[Dataset items]
= = = =
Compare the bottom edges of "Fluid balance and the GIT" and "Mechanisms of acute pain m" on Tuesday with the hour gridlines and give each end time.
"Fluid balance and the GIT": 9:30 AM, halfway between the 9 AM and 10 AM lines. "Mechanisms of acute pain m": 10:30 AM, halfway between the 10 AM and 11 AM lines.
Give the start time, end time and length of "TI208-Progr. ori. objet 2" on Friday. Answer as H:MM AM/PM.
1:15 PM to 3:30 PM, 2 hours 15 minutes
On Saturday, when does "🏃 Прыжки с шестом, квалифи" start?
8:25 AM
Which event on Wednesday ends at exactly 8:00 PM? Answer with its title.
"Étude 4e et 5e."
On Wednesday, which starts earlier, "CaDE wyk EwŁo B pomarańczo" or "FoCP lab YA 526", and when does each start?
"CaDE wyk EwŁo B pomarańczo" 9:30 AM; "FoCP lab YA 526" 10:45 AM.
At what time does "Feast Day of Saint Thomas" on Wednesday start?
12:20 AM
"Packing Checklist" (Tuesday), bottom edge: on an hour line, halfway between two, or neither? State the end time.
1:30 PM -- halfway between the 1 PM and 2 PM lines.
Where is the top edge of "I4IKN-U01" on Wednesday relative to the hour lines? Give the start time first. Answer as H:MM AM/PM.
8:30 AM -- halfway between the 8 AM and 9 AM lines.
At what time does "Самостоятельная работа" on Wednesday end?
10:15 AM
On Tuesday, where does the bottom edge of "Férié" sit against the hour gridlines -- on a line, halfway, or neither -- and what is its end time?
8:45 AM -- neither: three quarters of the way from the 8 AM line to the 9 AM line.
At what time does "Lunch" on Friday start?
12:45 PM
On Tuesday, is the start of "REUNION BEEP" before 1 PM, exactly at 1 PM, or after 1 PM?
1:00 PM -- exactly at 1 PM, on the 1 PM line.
= = = =
**GOAL**
Rewrite all of the items above as a Markdown table with the columns Row and Line. Give one numbered row per line and leave out any blank lines.

**THE SOLUTION**
| Row | Line |
|---|---|
| 1 | Compare the bottom edges of "Fluid balance and the GIT" and "Mechanisms of acute pain m" on Tuesday with the hour gridlines and give each end time. |
| 2 | "Fluid balance and the GIT": 9:30 AM, halfway between the 9 AM and 10 AM lines. "Mechanisms of acute pain m": 10:30 AM, halfway between the 10 AM and 11 AM lines. |
| 3 | Give the start time, end time and length of "TI208-Progr. ori. objet 2" on Friday. Answer as H:MM AM/PM. |
| 4 | 1:15 PM to 3:30 PM, 2 hours 15 minutes |
| 5 | On Saturday, when does "🏃 Прыжки с шестом, квалифи" start? |
| 6 | 8:25 AM |
| 7 | Which event on Wednesday ends at exactly 8:00 PM? Answer with its title. |
| 8 | "Étude 4e et 5e." |
| 9 | On Wednesday, which starts earlier, "CaDE wyk EwŁo B pomarańczo" or "FoCP lab YA 526", and when does each start? |
| 10 | "CaDE wyk EwŁo B pomarańczo" 9:30 AM; "FoCP lab YA 526" 10:45 AM. |
| 11 | At what time does "Feast Day of Saint Thomas" on Wednesday start? |
| 12 | 12:20 AM |
| 13 | "Packing Checklist" (Tuesday), bottom edge: on an hour line, halfway between two, or neither? State the end time. |
| 14 | 1:30 PM -- halfway between the 1 PM and 2 PM lines. |
| 15 | Where is the top edge of "I4IKN-U01" on Wednesday relative to the hour lines? Give the start time first. Answer as H:MM AM/PM. |
| 16 | 8:30 AM -- halfway between the 8 AM and 9 AM lines. |
| 17 | At what time does "Самостоятельная работа" on Wednesday end? |
| 18 | 10:15 AM |
| 19 | On Tuesday, where does the bottom edge of "Férié" sit against the hour gridlines -- on a line, halfway, or neither -- and what is its end time? |
| 20 | 8:45 AM -- neither: three quarters of the way from the 8 AM line to the 9 AM line. |
| 21 | At what time does "Lunch" on Friday start? |
| 22 | 12:45 PM |
| 23 | On Tuesday, is the start of "REUNION BEEP" before 1 PM, exactly at 1 PM, or after 1 PM? |
| 24 | 1:00 PM -- exactly at 1 PM, on the 1 PM line. |